Michaela Stevens has complained about the treatment of her son Archie, who has suffered with croup – a common infection that affects children’s airways from birth.
In November, when 17 months old, he was admitted to Skylark after a spell in the emergency department in respiratory distress, said 33-year-old Ms Stevens.
She said Archie took a bad turn and was struggling to breathe, but she was told to “calm down” when she raised the alarm.
“They refused to check him… they kept saying, ‘it’s viral, he’ll be fine by tomorrow’. I don’t think anyone had the experience to know what to do.
“I asked six people to check for sepsis and still nothing was done.”

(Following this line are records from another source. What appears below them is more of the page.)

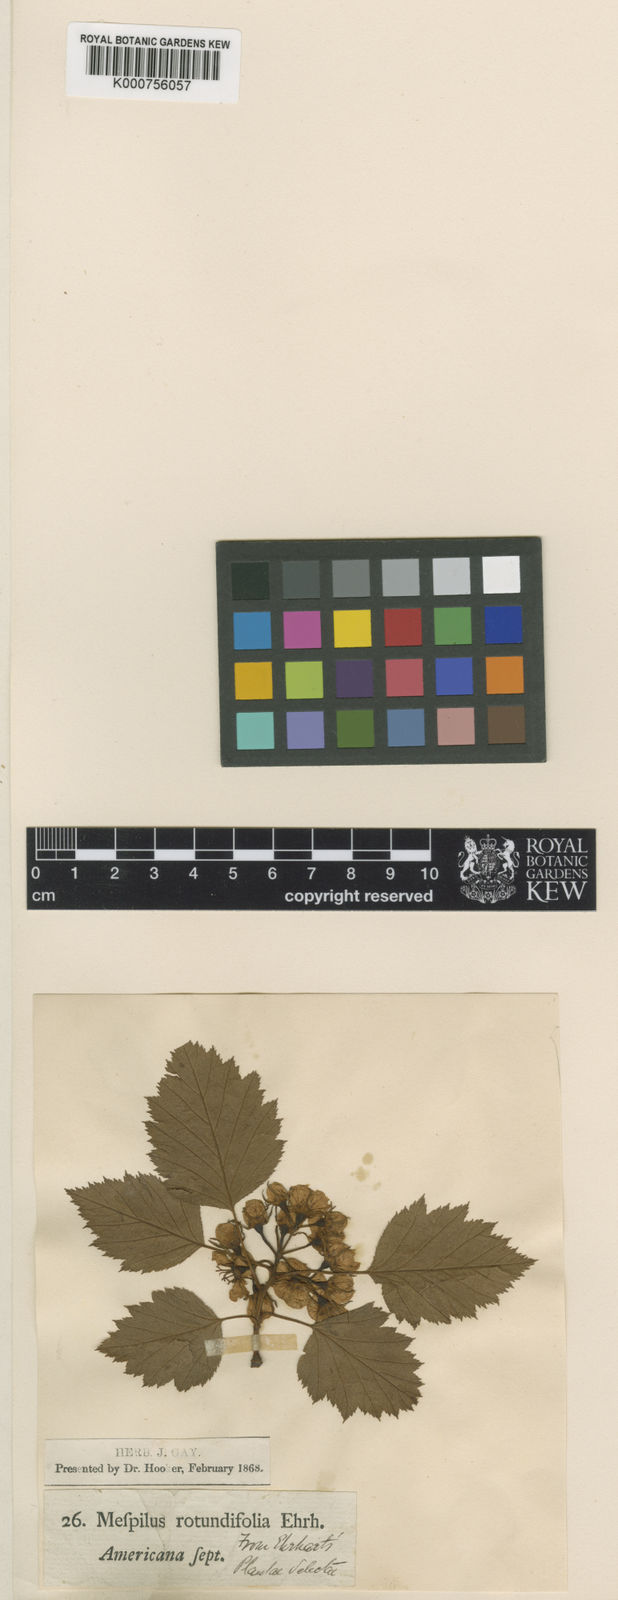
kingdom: Plantae
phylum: Tracheophyta
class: Magnoliopsida
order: Rosales
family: Rosaceae
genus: Crataegus
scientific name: Crataegus chrysocarpa
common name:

Eventually Archie was started on a sepsis pathway and the following day he was diagnosed with invasive group A Strep, a severe infection.
But Michaela said doctors struggled to keep him cannulated – when a tube is inserted into a vein for fluids or drugs – and after four days on intravenous antibiotics, Archie was discharged.
Ms Stevens said the next day she took her son to the GP, who called Skylark because he felt hot, but they were not concerned about him.
So she decided to drive him to Addenbrooke’s Hospital, in Cambridge, where staff “immediately started intravenous fluids and antibiotics”.
Archie was admitted on to a ward that night and remained in hospital for two weeks, having lost 500g (1.1lbs) on Skylark.
“Archie hadn’t eaten for a week and they hadn’t put a drip into that boy. I had him christened because I was worried he was going to die,” said Ms Stevens.
“I think Archie’s quite lucky to be alive. At Skylark ward we were let down at every opportunity and felt completely disempowered as parents.”
She raised her concerns with the CQC in late November.
The next month, following “concerns about the safety and quality of care provided”, the CQC carried out a focused inspection of KGH’s children’s services and the paediatric emergency department.
“Inspectors took enforcement action to ensure people were safe and to give the trust the opportunity to make the necessary improvements,” a spokeswoman added.
The KGH February board meeting papers stated there was a “significant risk that the trust has the potential to lose its paediatric services, if it fails to make the improvements required and give the assurances needed to keep children safe”.
Later this year, the hospital is expected to pay out a multimillion-pound financial settlement to Clare Lester’s son Luke, after his treatment in 2015.
Ms Lester took her then three-year-old to KGH suspecting a serious chest infection.
But for 24 hours, staff neglected to test his blood or urine when he was in fact in need of urgent treatment for sepsis, she said.
By the time he was seen by a consultant he was in septic shock, and Ms Lester said she later learned staff “didn’t have the things they needed to sedate and ventilate” her son.
He was transferred to Leicester Royal Infirmary but suffered a cardiac arrest en route and was clinically dead for 18 minutes.
Ms Lester was given a few seconds to see him in the intensive care unit.
“I just whispered in his ear, ‘You know you do as mummy tells you, well you need to fight.’ And he did.”
Luke survived, but has lasting signs of brain damage and he lost his right leg below the knee and his left toes.
An internal review found failures and KGH said lessons would be learned, but Ms Lester said: “Even now I’m still angry. I don’t think I ever won’t be.
“I’ve had counselling. But I keep going back to ‘this should never have happened’.”
In response to the BBC investigation, KGH’s director of nursing, Jayne Skippen, said: “To any families who feel we did not deliver the best care we could have done, I’m very sorry.
“We know there are some areas we need to improve on and we are working really hard to improve those areas.”
She said KGH had made changes, including introducing a larger paediatric emergency department, adding: “We are really committed to making this a better pathway for all of our children.”